**ÜBUNGSTEXT:**
Kroatien schützt seine und die EU-Außengrenzen

euronews:
Kroatien hat eine lange Küstenlinie. Sie wissen, wie schwierig hier in Griechenland die Lage mit Flüchtlingen ist, die mit dem Boot übers Meer kommen. Außerdem haben Sie 1.300 Kilometer Grenze zu Nicht-EU-Ländern. Haben Sie besondere Maßnahmen zum Schutz Ihrer Grenzen in Betracht gezogen?

Andrej Plenković:
Nicht nur in Betracht gezogen, sondern wir haben sie auch umgesetzt. Kroatien hat sehr viel in die Ausbildung der Polizei investiert. Wir haben 6.500 Polizeibeamte, die für den Schutz der EU-Außengrenze, d.h. der Schengen-Grenze, ausgebildet und ausgerüstet sind. Wir haben uns weder für Mauern noch für Barrikaden oder Stacheldraht entschieden, im Gegensatz zu einigen anderen Ländern. Denn sie sind nicht der richtige Weg, um unsere Grenzen zu schützen, aufgrund der Beziehungen, die wir insbesondere zu Bosnien-Herzegowina unterhalten. Es gib Kooperationen zwischen den Polizeidiensten Kroatiens und Bosnien-Herzegowinas und mit dem serbisch-kroatischen Montenegro.

euronews:
Laut einiger NGO's bemühen sie sich vielleicht zu sehr. Es gab Vorwürfe wegen polizeilicher Gewalt gegen Flüchtlinge. Haben Sie diese Vorwürfe untersucht, ist da etwas Wahres daran?

Andrej Plenković:
_Ja, natürlich. Wir haben immer das kroatische Recht respektiert, wir haben die höchsten Standards eingehalten, aber wir schützen auch unsere Grenzen. Jede dieser Anschuldiungen wurde untersucht. Wenn es um das Verhalten unserer Polizisten geht, können wir ihre Bemühungen um den Schutz nicht nur der kroatischen Grenze, sondern auch der Grenzen aller anderen EU-Mitgliedsstaaten in unserer Region, nur loben.
_

Masseneinwanderung: Problem in Europa

euronews:
Die Masseneinwanderung ist ein großes Problem in Europa. Ist das der eigentliche Grund, warum Nordmazedonien und Albanien keine Termine für Beitrittsverhandlungen bekommen haben?

Andrej Plenković:
Wir waren der Meinung, dass beide Länder viel getan haben, was die geforderten Kriterien betrifft. Und deshalb hat die Europäische Kommission, wie auch im Schengen-Fall für Kroatien, erklärt, dass der richtige Zeitpunkt für Beitrittsverhandlungen gekommen sei.

euronews:
Was lief schief?

Andrej Plenković:
Ich denke, es gab viele Gründe. Einerseits die Analyse weniger Mitgliedstaaten, ob die Bewertung der Beitrittsreife korrekt sei oder nicht. Und andererseits die allgemeinere Betrachtung im Hinblick auf den Erweiterungsprozess und auch die Betrachtung im Hinblick auf das bessere Funktionieren der EU, wie sie heute ist, der EU der 28.

**INHALT DER DATEN:**
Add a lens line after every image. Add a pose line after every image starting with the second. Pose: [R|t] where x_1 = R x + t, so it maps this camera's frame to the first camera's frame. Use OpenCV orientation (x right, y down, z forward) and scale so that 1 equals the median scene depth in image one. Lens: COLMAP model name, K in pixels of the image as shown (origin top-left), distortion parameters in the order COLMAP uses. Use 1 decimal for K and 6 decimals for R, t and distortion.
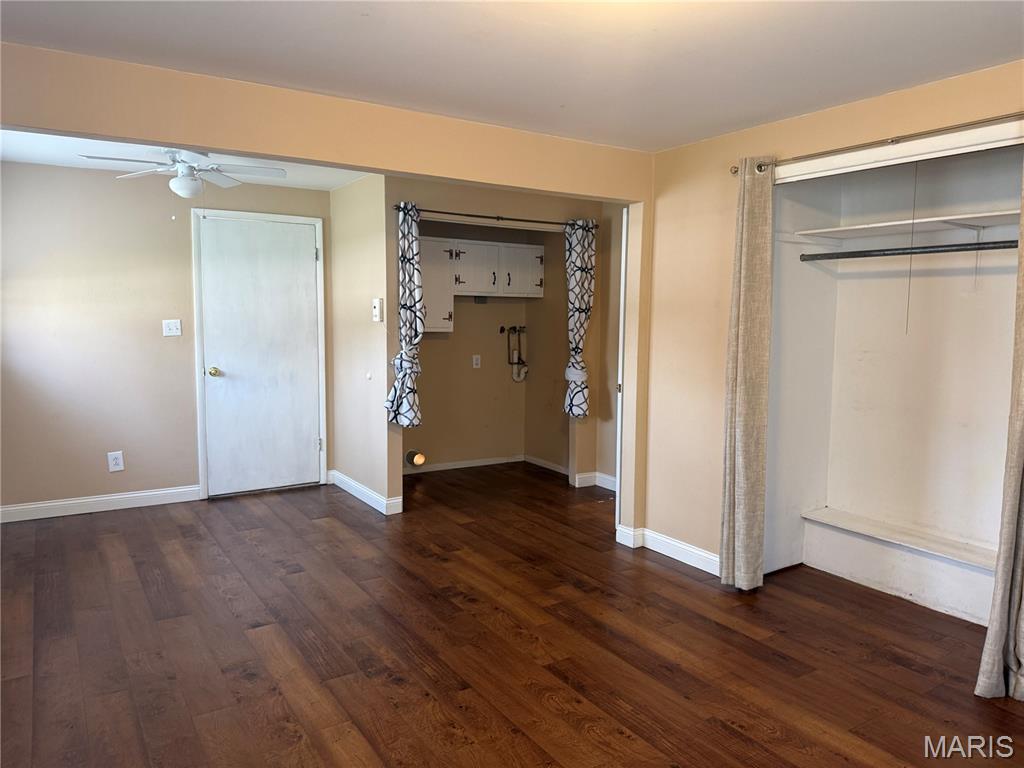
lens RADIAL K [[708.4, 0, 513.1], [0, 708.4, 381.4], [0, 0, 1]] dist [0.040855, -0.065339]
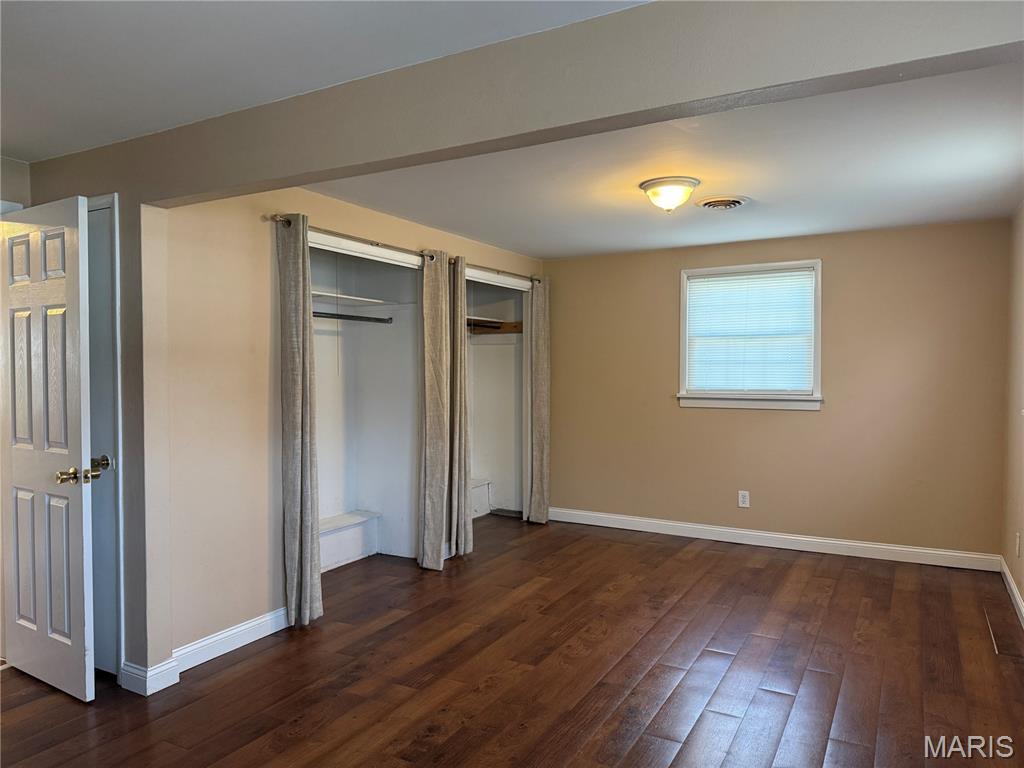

...

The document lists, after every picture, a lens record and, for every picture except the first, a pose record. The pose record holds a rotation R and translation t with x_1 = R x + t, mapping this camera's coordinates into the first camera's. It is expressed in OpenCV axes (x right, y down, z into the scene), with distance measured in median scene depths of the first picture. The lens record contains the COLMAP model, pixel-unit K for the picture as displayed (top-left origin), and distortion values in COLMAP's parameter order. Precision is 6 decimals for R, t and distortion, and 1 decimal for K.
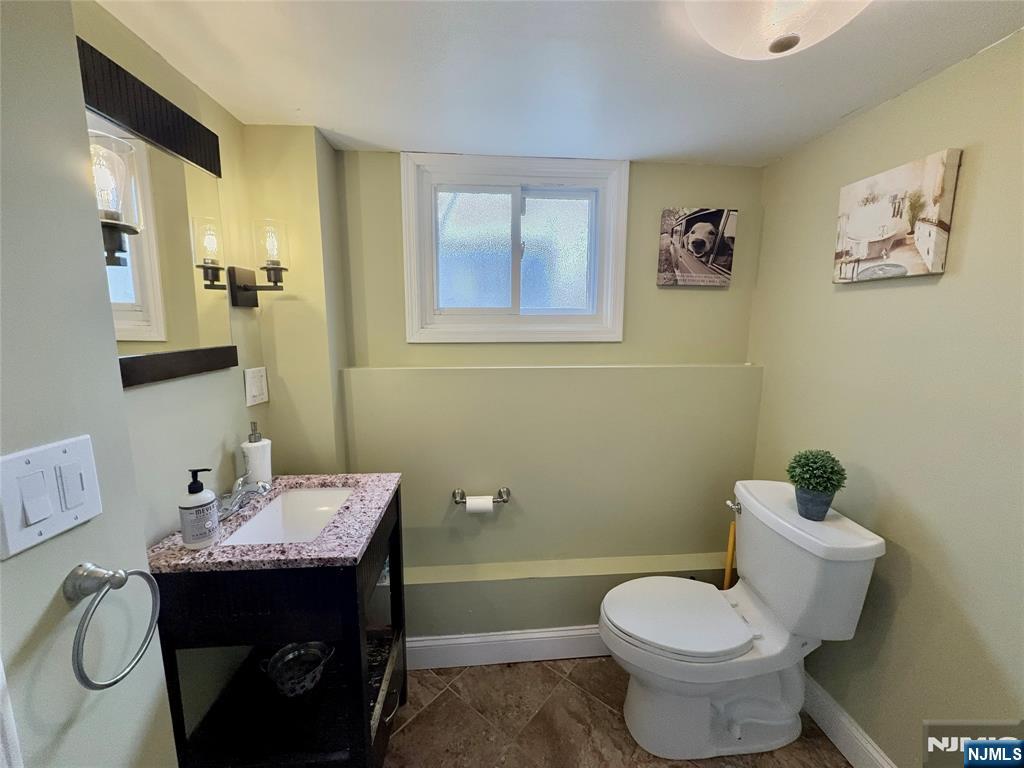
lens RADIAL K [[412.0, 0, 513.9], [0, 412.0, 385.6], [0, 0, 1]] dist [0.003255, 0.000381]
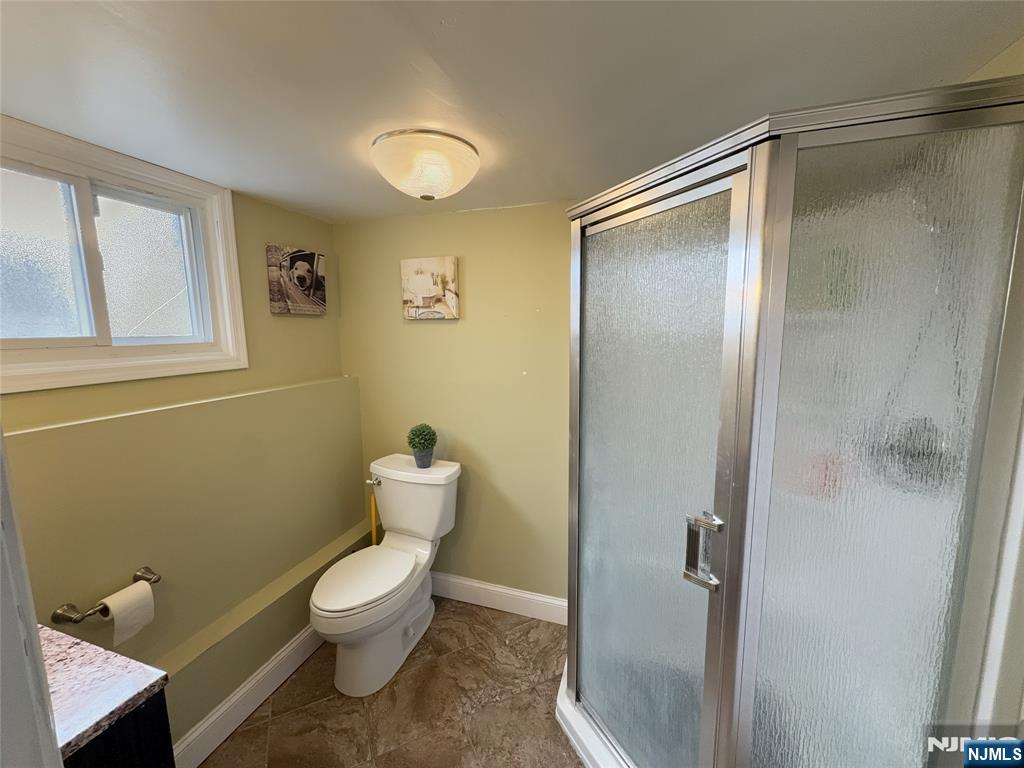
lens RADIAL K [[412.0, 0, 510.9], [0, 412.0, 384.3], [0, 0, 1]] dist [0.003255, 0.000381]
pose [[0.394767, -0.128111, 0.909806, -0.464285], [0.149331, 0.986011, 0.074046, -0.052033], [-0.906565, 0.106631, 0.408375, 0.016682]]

**FRAGEN ZUM MATERIAL:**
1. Gib das Interview zum Grenzschutz Kroatiens von „Masseneinwanderung: Problem in“ bis „Was lief schief?“ erneut wieder und setze dabei „Zuwanderung“ an die Stelle von „Masseneinwanderung“.
2. Führe das Interview zum Grenzschutz Kroatiens nach seinem letzten Satz weiter.

**ERGEBNISSE DER AUFGABEN:**
1.
Zuwanderung: Problem in Europa

euronews:
Die Zuwanderung ist ein großes Problem in Europa. Ist das der eigentliche Grund, warum Nordmazedonien und Albanien keine Termine für Beitrittsverhandlungen bekommen haben?

Andrej Plenković:
Wir waren der Meinung, dass beide Länder viel getan haben, was die geforderten Kriterien betrifft. Und deshalb hat die Europäische Kommission, wie auch im Schengen-Fall für Kroatien, erklärt, dass der richtige Zeitpunkt für Beitrittsverhandlungen gekommen sei.

euronews:
Was lief schief?

2.
euronews:
Also nicht nur Frankreich hat ein Veto eingelegt?

Andrej Plenković:
Nein, leider gab es auch andere Länder, aber nicht sehr viele.

euronews:
Und welche?

Andrej Plenković:
Es gibt eine ungeschriebene Regel, dass wir die Beratungen im Europäischen Rat nicht offen legen. Ich werde diese Praxis nicht ändern. Ich denke, dass die Medien mehr oder weniger herausgefunden haben, welche Länder Vorbehalte hatten. Wir wollen mit denen sprechen, die nicht überzeugt sind. Wir sind der Meinung, dass es besser für die Stabilität der Region, dass es besser für die europäische Zukunft unserer Nachbarschaft ist, wenn der Prozess beginnt. Mein Argument war: 'Geben wir ihnen eine Chance und beginnen wir. Niemand kann heute mit all diesen Unsicherheiten die Länge des Prozesses vorhersagen.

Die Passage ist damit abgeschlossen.